Science and Charity, 1897 by Pablo Picasso
Picasso painted Science and Charity at age 16. The painting is considerably larger (almost two by two and a half meters) and equally stilted. With whatever its shortcomings it was thought sufficiently impressive to deserve an honorable mention when shown at the Exposicion General de Bellas Artes in Madrid in the spring of 1897, and a gold medal in provincial Malaga shortly afterwards. Equipped with a portentous allegorical title invented by Picasso's father Don Jose, who suggested the subject and posed for the doctor, it went one better than First Communion in supplementing a pious motif with the irresistible pathos of a full-dress deathbed scene.

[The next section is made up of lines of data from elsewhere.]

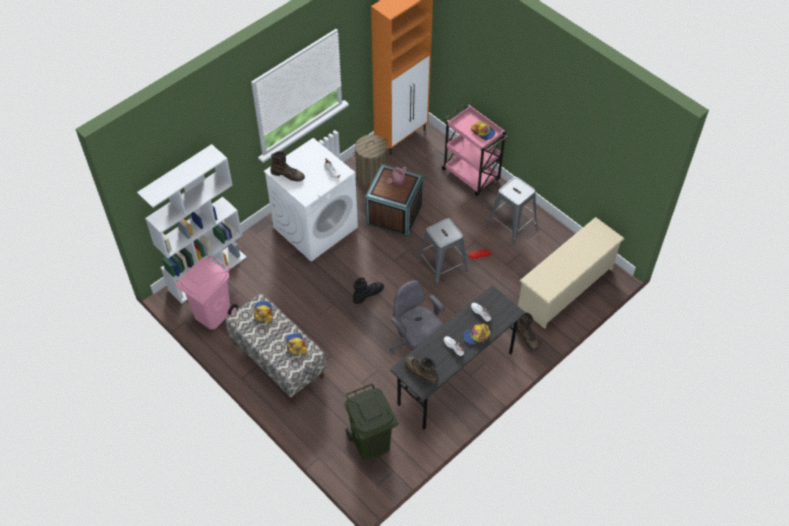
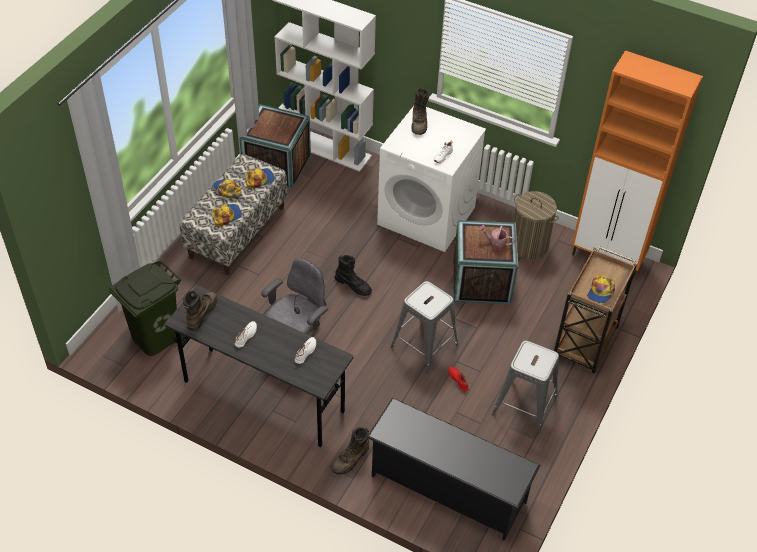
camera: 70 degrees right, 5 degrees down
(212, 313) = (277, 166): pink trash can -> crate
(471, 175) = (585, 343): pink cart -> brown cart
(477, 335) = (270, 355): cap -> cap (227, 190)
(566, 288) = (447, 488): beige shoe rack -> black shoe rack

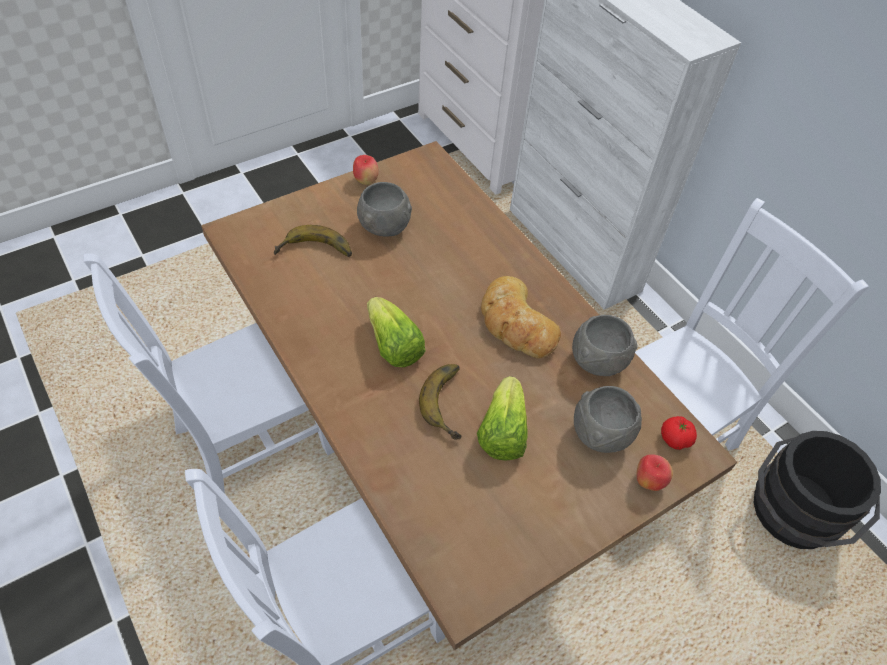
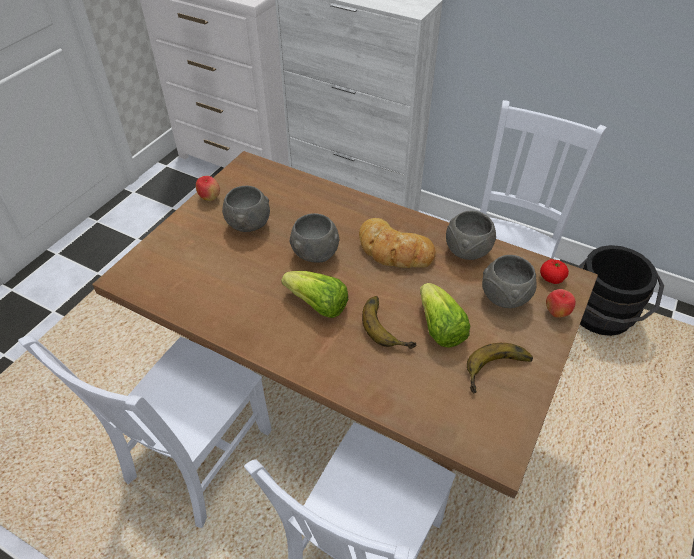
camera: 25 degrees left, 5 degrees down
(315, 253) = (206, 265): banana -> banana (499, 372)
(428, 290) = (314, 255): none -> grey bowl

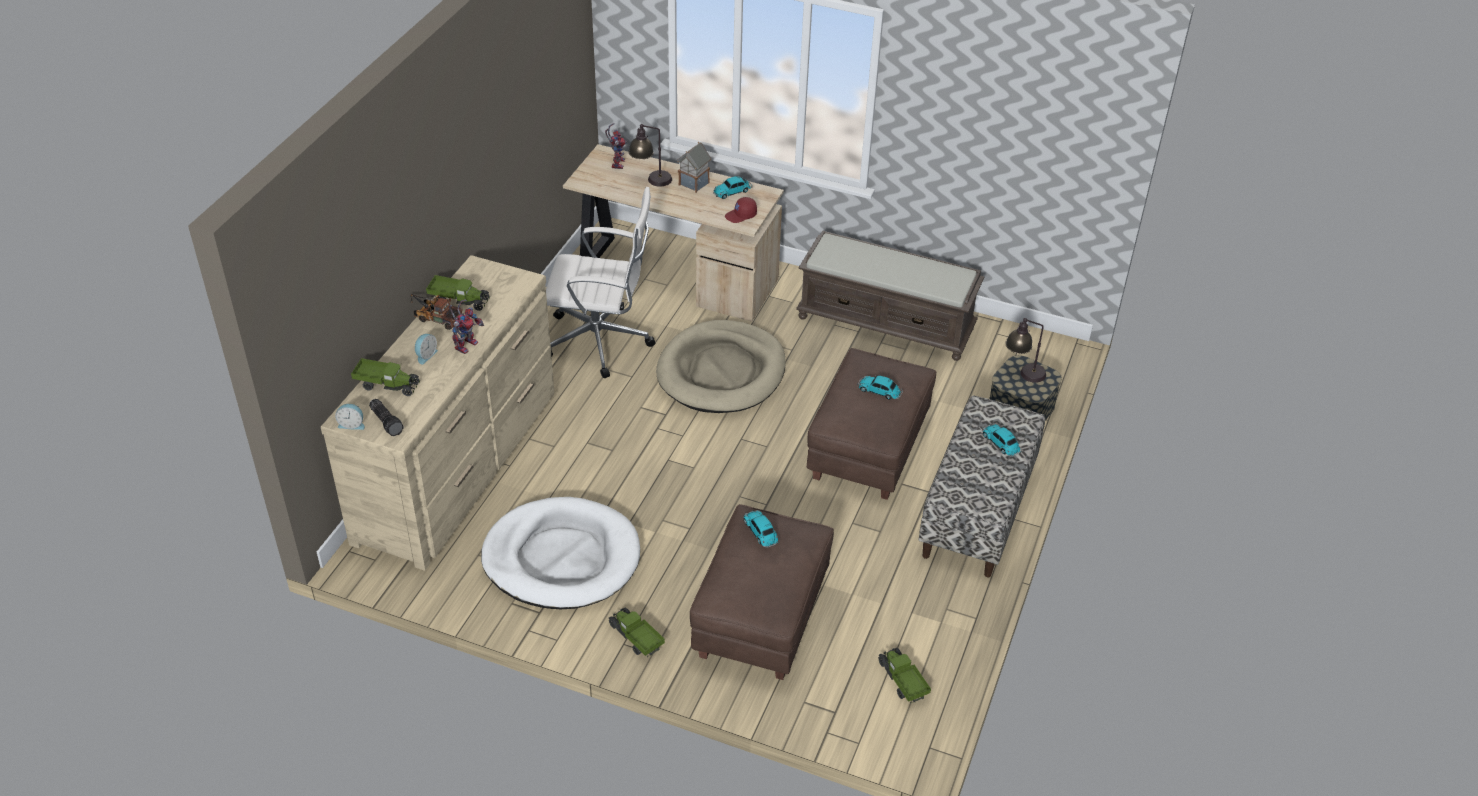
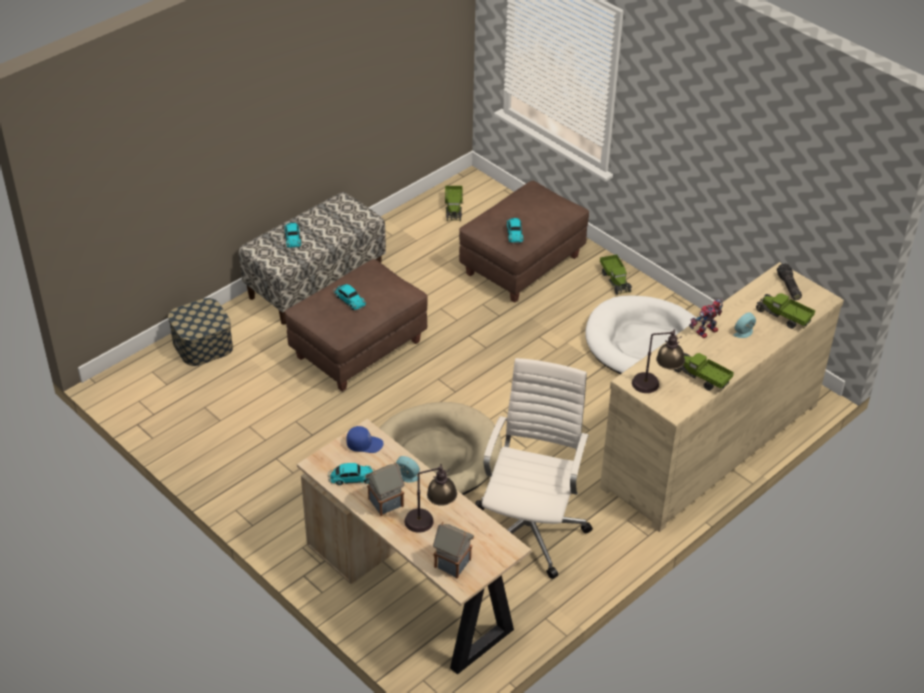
camera: 155 degrees left, 0 degrees up
(352, 424) = (817, 292): alarm clock -> alarm clock (406, 477)
(436, 318) = (727, 365): toy truck -> none
(601, 341) = (530, 529): white office chair -> white office chair turned 75 degrees clockwise
(616, 162) = (453, 563): toy robot -> toy house
(741, 215) = (364, 444): red cap -> blue cap
(887, 323) = (242, 458): brown bench -> none
(1023, 374) = (198, 322): table lamp -> table lamp (656, 386)

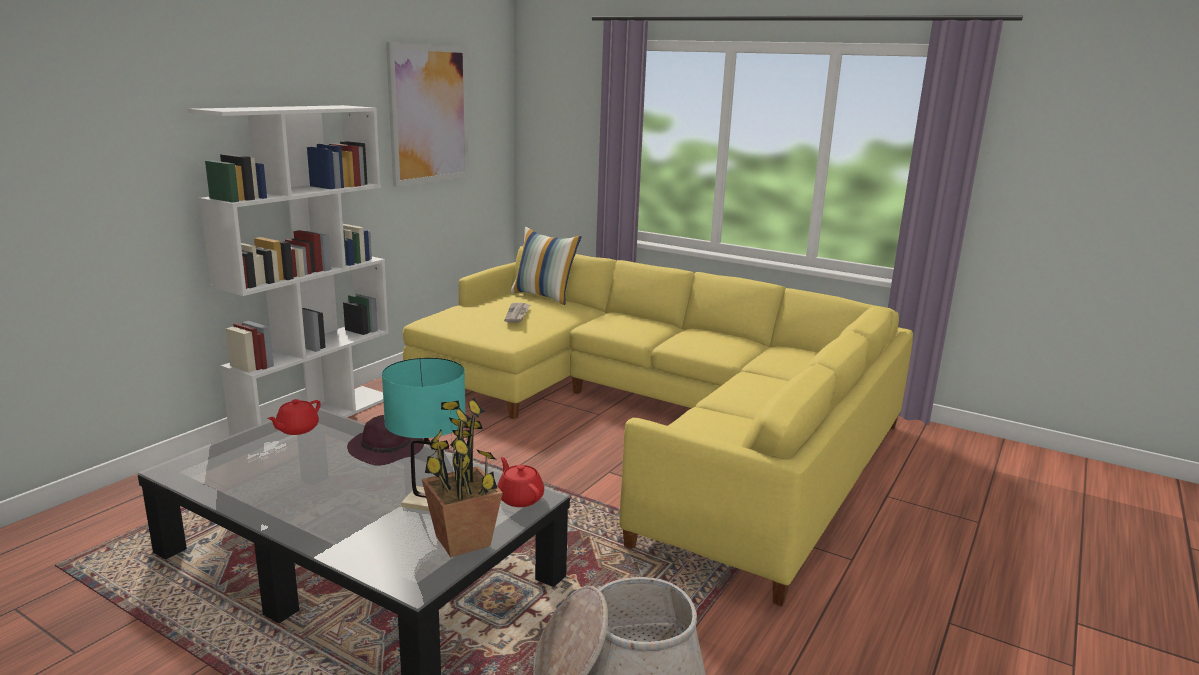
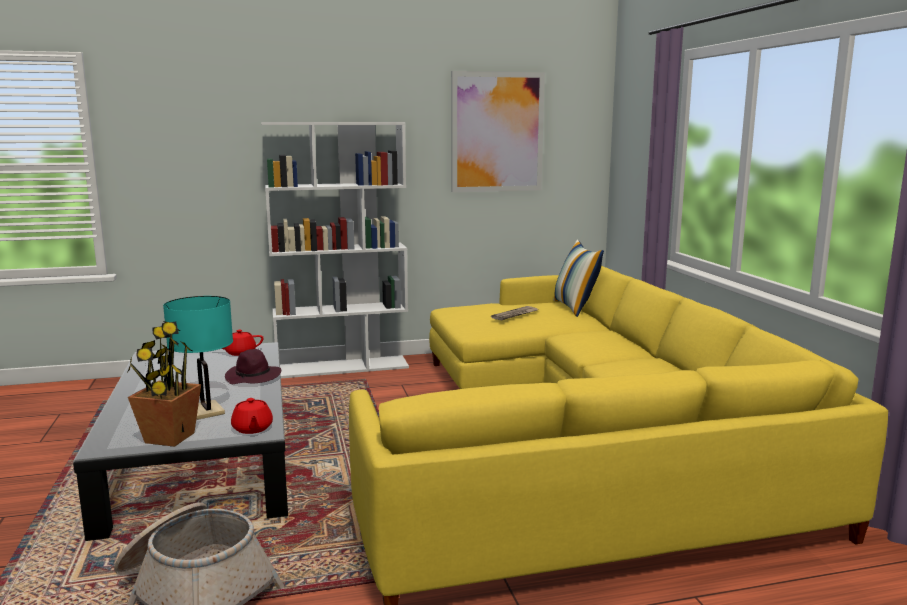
camera: 45 degrees right, 5 degrees down
(520, 498) = (252, 429): red teapot -> red teapot turned 150 degrees clockwise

Deathbed scenes - especially scenes of expiring mothers - were popular all over Europe in the late nineteenth century and several pictures by contemporary Spanish artists have been suggested as sources for Science and Charity. But it is also likely that Picasso - or Don Jose - had seen a reproduction of Luke Fildes's The Doctor, a theatrically conceived, moralistic composition which enjoyed phenomenal celebrity when it was shown at the Royal Academy in London in 1891.
The photo-engraving published by Thomas Agnew and Sons in August 1892 sold in enormous quantities at home and abroad and was often to be seen displayed in doctors' waiting-rooms. By a curious coincidence, Don Jose, who was nicknamed 'the Englishman' because of his height and looks, resembled the doctor in Fildes's painting, so father and son may have felt a special attraction to it. Whatever its source, Science and Charity, like First Communion, is a late nineteenth-century anecdotal genre painting through and through, not a painting in the mode of seventeenth-century Spanish realism and not an exercise in neoclassicism.
Again, Picasso reveals his instinct for the 'right' style.